Don Pellmann, 100-Year-Old Athlete With 5 Senior Olympic Medals Is Part Of The NASA Apollo Program
He is a 100 years old, but has achieved many milestones.
On Sunday, at the San Diego Senior Games, he broke five world records at the Senior Olympics, as the temperature shot up to 100 degrees.
He is a record holder in the long and high jump, the shot-put, discus and 100 metres sprint, and ran his 100 metres in 26.99 seconds! He is also the first person over the age of 100 to clear a bar in the high jump, eventually reaching 0.90 metres.
With 895 medals to his name, Pellmann has just five medals that are not gold!
Still, these were events that he began to contribute to only after retiring in 1970, , according to HNGN.
His longevity as well as health are due to balanced, sensible eating, and exercise. "People ask me what do you attribute your success [to] and I can say four words: 'eat sensibly and exercise' - those are the things that you have to do.
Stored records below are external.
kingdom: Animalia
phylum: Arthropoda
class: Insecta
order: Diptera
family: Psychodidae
Eat sensibly, keep your weight down, and exercise every time you get a chance," he explained according to Fox News.
Don Pellmann has also worked on NASA's Apollo program as an employee of AC Electronics, a division of General Motors that made some of the parts for the Apollo program's guidance and navigation systems.
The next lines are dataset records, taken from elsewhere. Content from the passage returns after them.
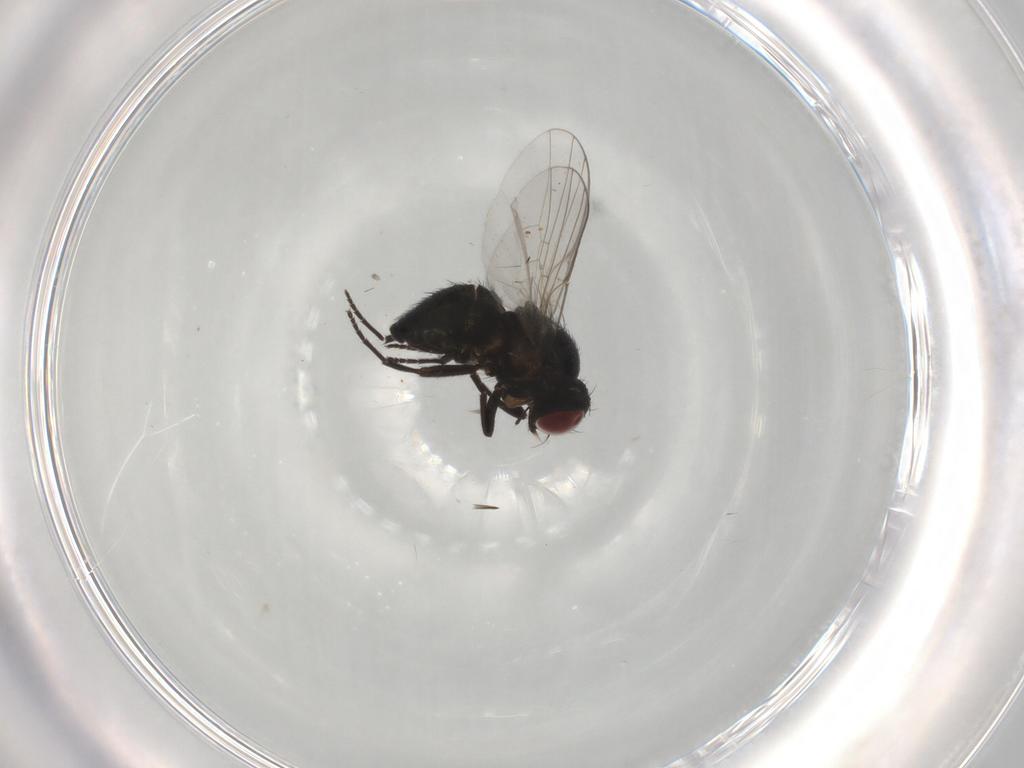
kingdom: Animalia
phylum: Arthropoda
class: Insecta
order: Diptera
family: Agromyzidae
"That was the highpoint of my career. It's amazing that we had such great engineering accomplishments such a long time ago. It was a minor part of the program, but a very important part. We had some of the finest mechanics and some of the finest machines available," Pellmann said.
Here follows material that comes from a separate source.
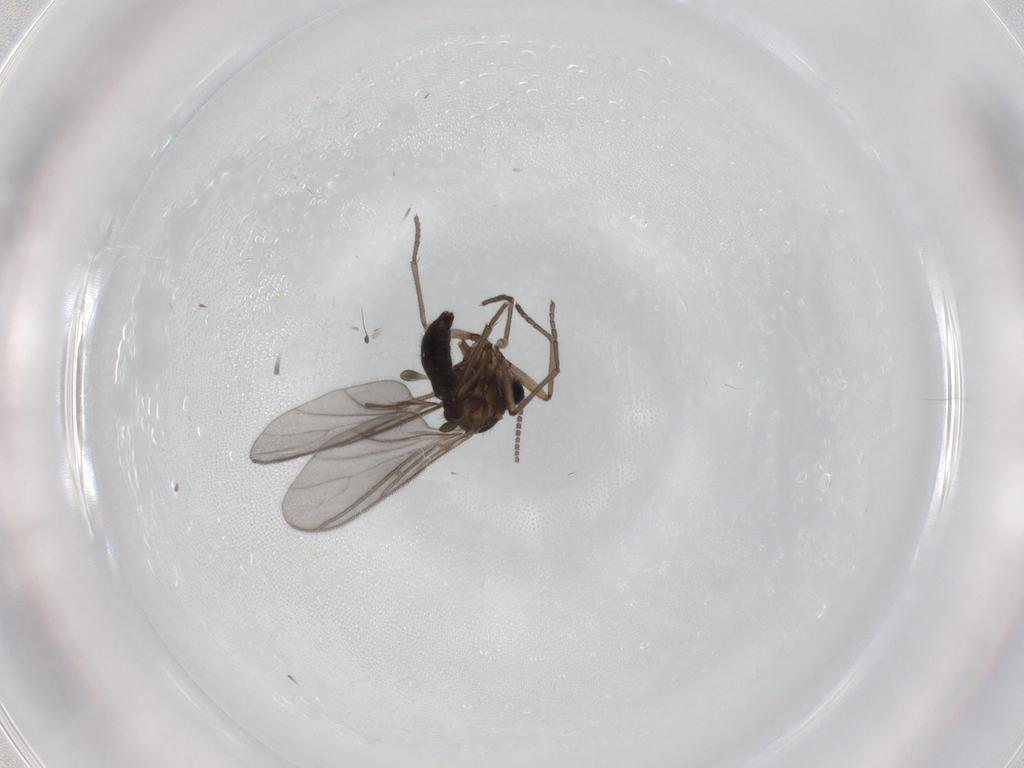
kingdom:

He had been a supervisor of AC Electronics' tool room and model shop in Oak Creek, Wisconsin, where he managed, in cooperation with MIP, the production of parts for accelerometers and gyroscopes, reports Fox News.
Pellman has never met a single astronaut, yet he feels that he has been part of an incredible human development. "It was an extraordinary thing - we still consider of it as a biggest engineering attainment in a story of a world," he explained, according to Economic World.
"It was very exciting and I was very apprehensive because I realized that anything that could go wrong would be fatal for the astronauts," Pellman replied when asked how he felt during the Apollo 11 moon landing, reports The World 247.